Your organization may have a process in place to store information over a long period of time. And it may also include versioned information over that long period of time. So there might be a document that is changed today, that document may be different tomorrow, and it might be updated again the day after. Part of your job might be to retain all of these different versions and have a way that we can revert back to a previous version at any time.
We might also have data retention requirements based around the recovery of data. For example, if our organization is infected with a virus or a worm, we might need a way to go back in time, up to 30 days, to be able to recover some of our company’s data. And often, data retention is built into the laws that we must follow as part of our normal business practices.

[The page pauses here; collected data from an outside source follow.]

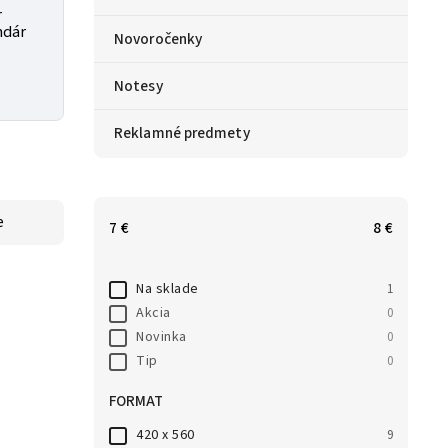
r
ndár
Novoročenky
Notesy
Reklamné predmety
e
7
€
8
€
Na sklade
1
Akcia
0
Novinka
0
Tip
0
FORMAT
420 x 560
9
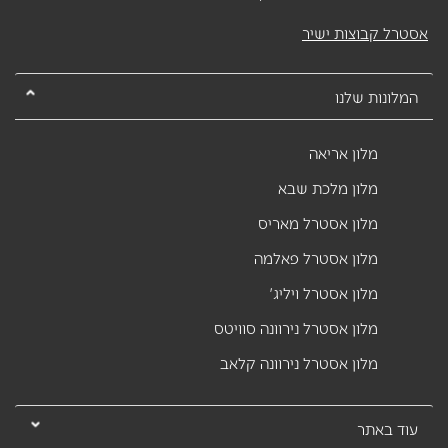
אסטרל קבוצות ישיר
המלונות שלנו
מלון אריאה
מלון מלכת שבא
מלון אסטרל מאריס
מלון אסטרל פאלמה
מלון אסטרל ויליג'
מלון אסטרל נירוונה סוויטס
מלון אסטרל נירוונה קלאב
עוד באתר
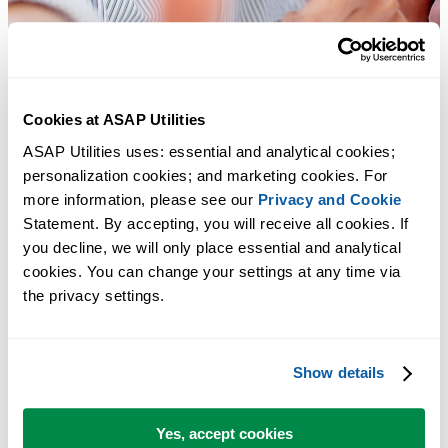
Cookies at ASAP Utilities
ASAP Utilities uses: essential and analytical cookies; 
personalization cookies; and marketing cookies. For 
more information, please see our 
Privacy and Cookie
Statement. By accepting, you will receive all cookies. If 
you decline, we will only place essential and analytical 
cookies. You can change your settings at any time via 
the privacy settings.
Herramientas prácticas que muchos usuarios desearían tener en Excel.
Ahorra tiempo en Excel. Así de fácil.
Show details
ASAP Utilities te ayuda a ahorrar tiempo y a hacer cosas que Excel
por sí solo no puede hacer.
Yes, accept cookies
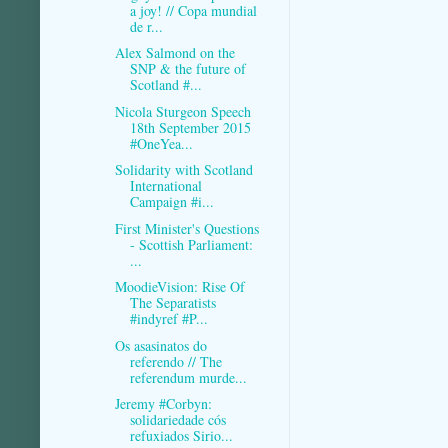
a joy! // Copa mundial
de r...
Alex Salmond on the
SNP & the future of
Scotland #...
Nicola Sturgeon Speech
18th September 2015
#OneYea...
Solidarity with Scotland
International
Campaign #i...
First Minister's Questions
- Scottish Parliament:
...
MoodieVision: Rise Of
The Separatists
#indyref #P...
Os asasinatos do
referendo // The
referendum murde...
Jeremy #Corbyn:
solidariedade cós
refuxiados Sirio...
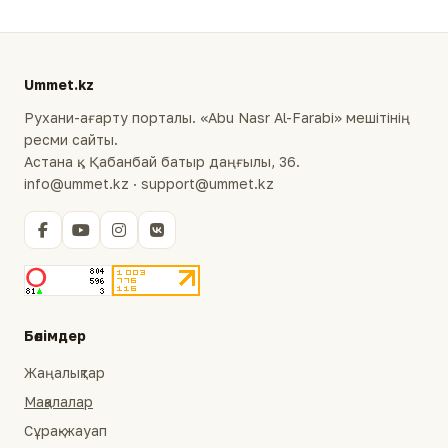
Ummet.kz
Рухани-ағарту порталы. «Abu Nasr Al-Farabi» мешітінің
ресми сайты.
Астана қ., Қабанбай батыр даңғылы, 36.
info@ummet.kz · support@ummet.kz
Бөлімдер
Жаңалықтар
Мақалалар
Сұрақ-жауап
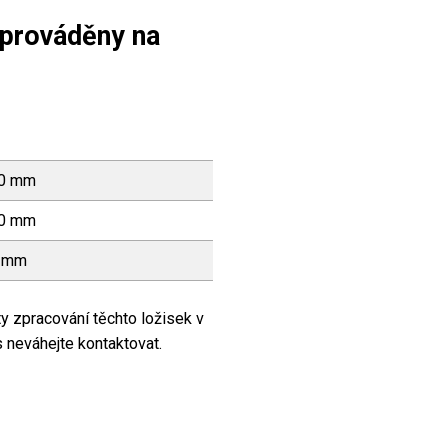
 prováděny na
10 mm
90 mm
0 mm
y zpracování těchto ložisek v
s neváhejte kontaktovat.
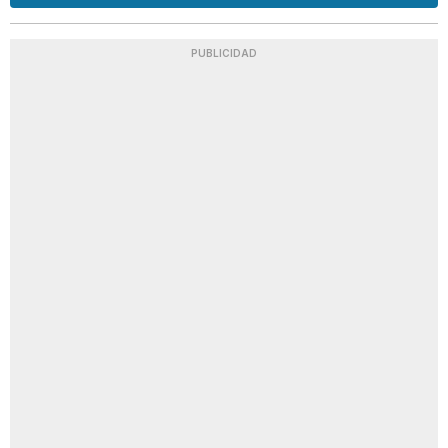
PUBLICIDAD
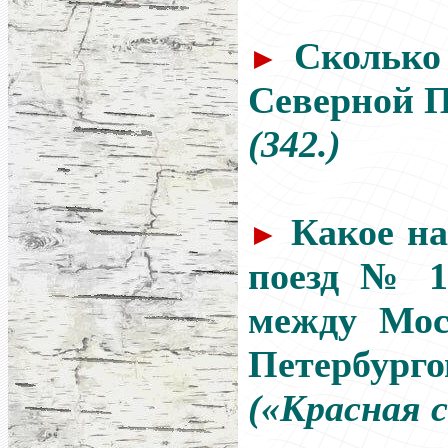
Сколько
►
Северной 
(342.)
Какое на
►
поезд № 1
между Мос
Петербург
(«Красная 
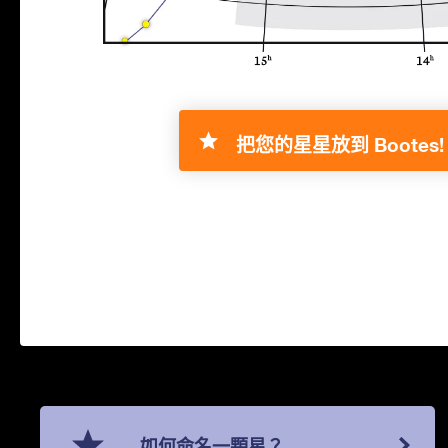
把您的星星放到 Bootes!
如何命名一顆星？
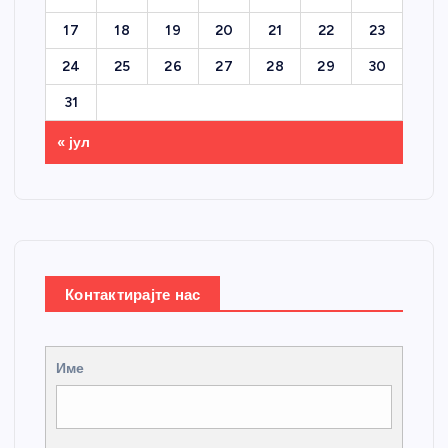
17
18
19
20
21
22
23
24
25
26
27
28
29
30
31
« јул
Контактирајте нас
Име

For example, if you’re in a legal firm or you work for the government, there might be laws that require email to be retained over a number of years. Or if you’re a public corporation, there might be requirements to store tax information or financial details for a long period of time. You’ll need to check with the laws in your area, or the deal with your organization to see what the data retention requirements might be for you.
When you start working for a company, they might ask you to sign a document known as an AUP. This is an Acceptable Use Policy. This is a set of documentation that describes how the technology you’ve been given should be used as part of your normal job function.
For example, your company might have specific rules associated with using the internet, telephones, computers, mobile devices, and any other type of technology. This documentation is often used by an organization to limit their legal liability. If somebody needs to be dismissed from the organization due to a misuse of the technology, they have documentation signed by you that says that you will agree with these rules and regulations.
Another way to inform people of an expectation on a system is to provide that message when they’re logging in. We often refer to this message as a “splash screen.” Sometimes this splash screen is simply informational in telling you what is expected of you when you’re using this particular service. Or this might be a legal requirement, and you’re required to agree with this splash screen before you’re able to use this service.
For example, if I want to use the geographical information service from my local government, there’s a splash screen that is presented during the login process. This splash screen says, if you have any web accessibility issues with this site, here’s an email contact or phone number during normal Orange County government business hours. And they give that as Monday through Friday 8:00 to 5:00. And then they showed that the data is provided “as is,” without any warranty, any representation of accuracy, and more legal information that’s important to know as you’re using this data from this government agency.